秦塬轻哄着儿子,柔声细语,脸色却臭得像霍裴欠了他好几百万。
我替霍裴捏把汗,哎,这小子今天说错话的次数已经够多了,频频在秦塬面前出错,本来就讨不着好现在又直接踩雷,炸到咱们秦总的心尖肉疙瘩,秦塬怎么可能给他好脸色看。

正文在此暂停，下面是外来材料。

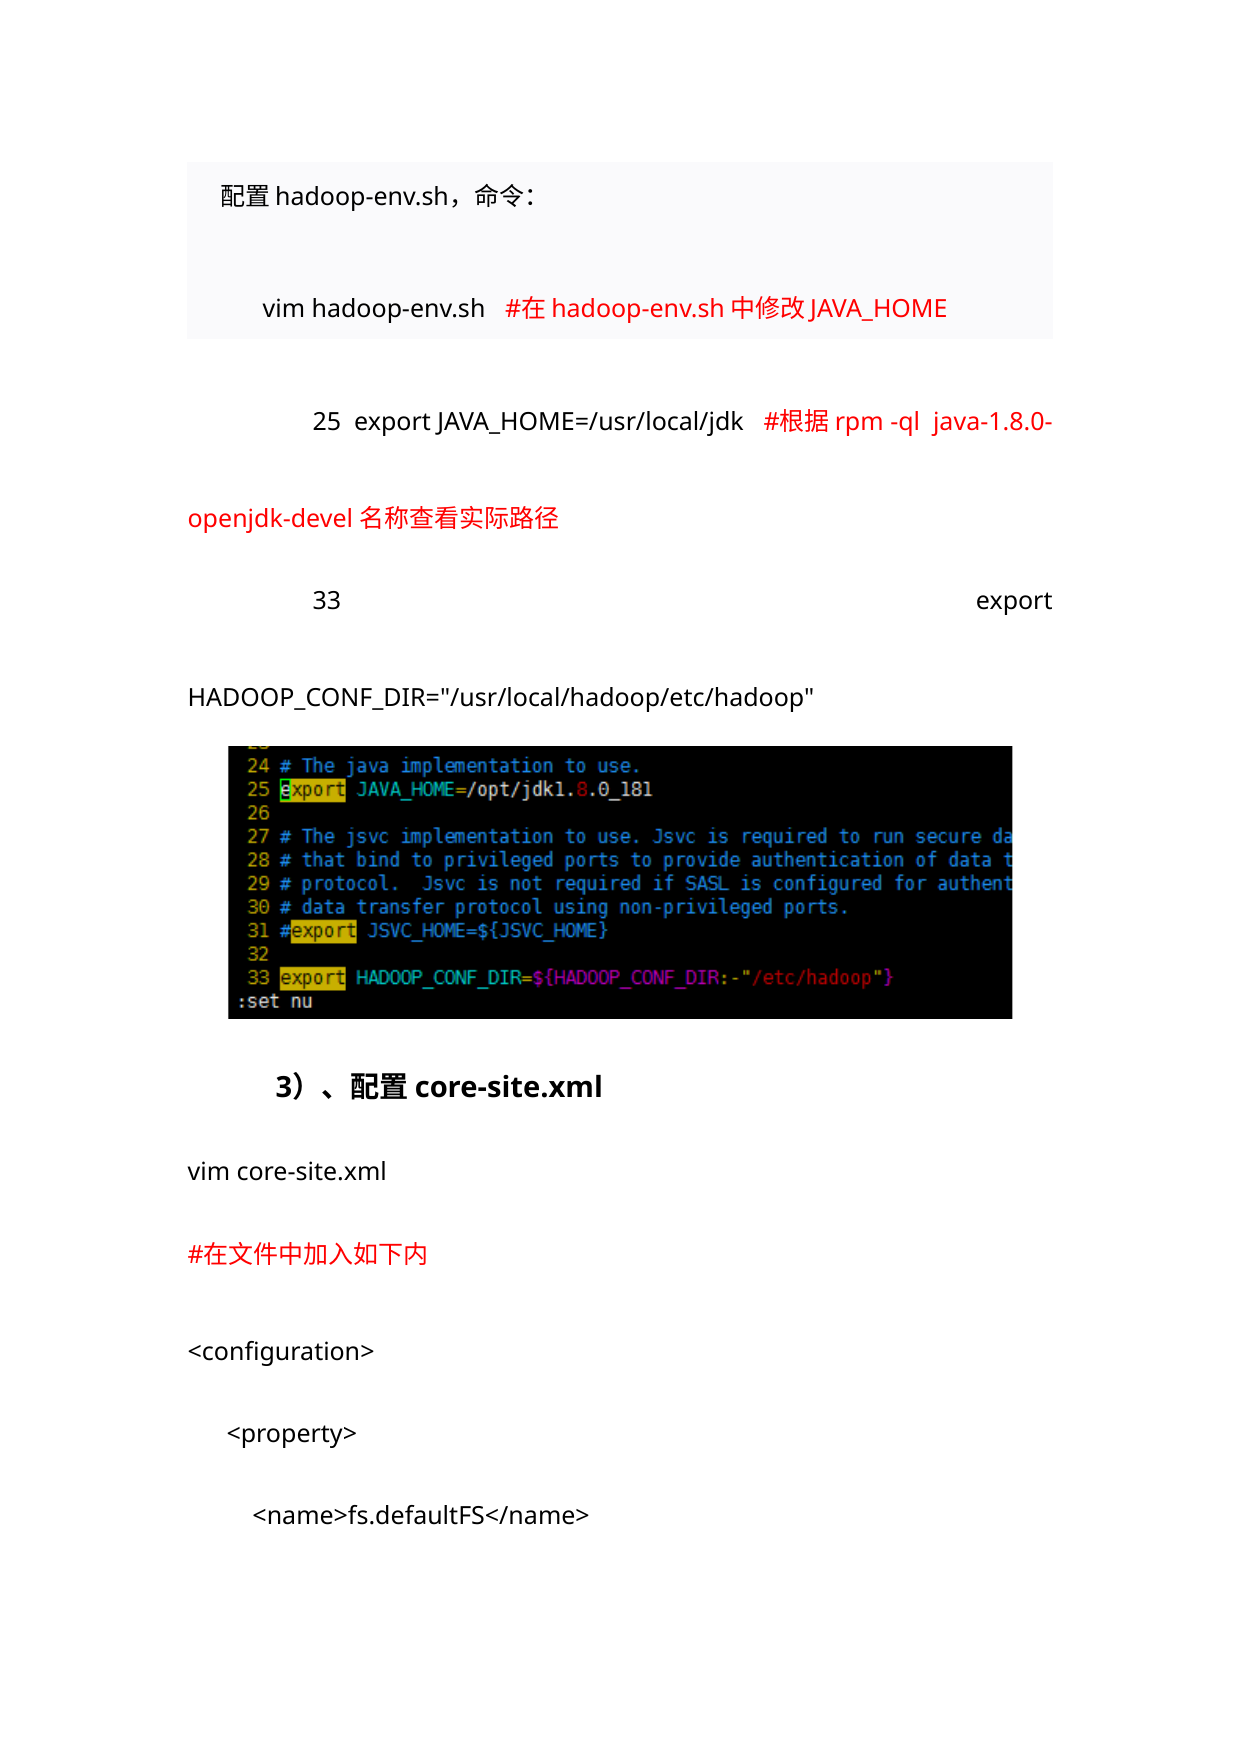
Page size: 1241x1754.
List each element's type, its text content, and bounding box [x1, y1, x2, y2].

text vim core-site.xml [187, 1139, 1053, 1204]
text <name>fs.defaultFS</name> [187, 1482, 1053, 1547]
text 配置hadoop-env.sh，命令： [187, 162, 1053, 227]
text <property> [187, 1400, 1053, 1465]
text 33 export HADOOP_CONF_DIR="/usr/local/hadoop/etc/hadoop" [187, 567, 1053, 730]
text 25 export JAVA_HOME=/usr/local/jdk #根据rpm -ql java-1.8.0-openjdk-devel 名称查看实际路径 [187, 387, 1053, 549]
text 3）、配置core-site.xml [187, 1052, 1053, 1117]
picture [227, 746, 1013, 1019]
text #在文件中加入如下内 <configuration> [187, 1221, 1053, 1383]
text vim hadoop-env.sh #在hadoop-env.sh中修改JAVA_HOME [187, 274, 1053, 339]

“辛柑,我车钥匙在卧室衣架挂最上面那件外套里,你帮我取下来,我们现在走。”
“好,你等我五分钟,我马上换身衣服。”
我点点头,抬脚就往楼上跑。
不料身后又传来秦满心的奶声奶气的急呼:
“小爸爸,小爸爸别走,我要小爸爸!”
这下我哪能舍得他,赶紧退回来,抱着他的脑袋一顿猛亲,在脑门上狠狠吧唧一口:
“小爸爸上楼把睡衣换了,拿串钥匙就下来了,很快的,我会陪着你的。”
秦满心用他的小肉手勾勾我的手指,软趴趴的,泪眼婆娑。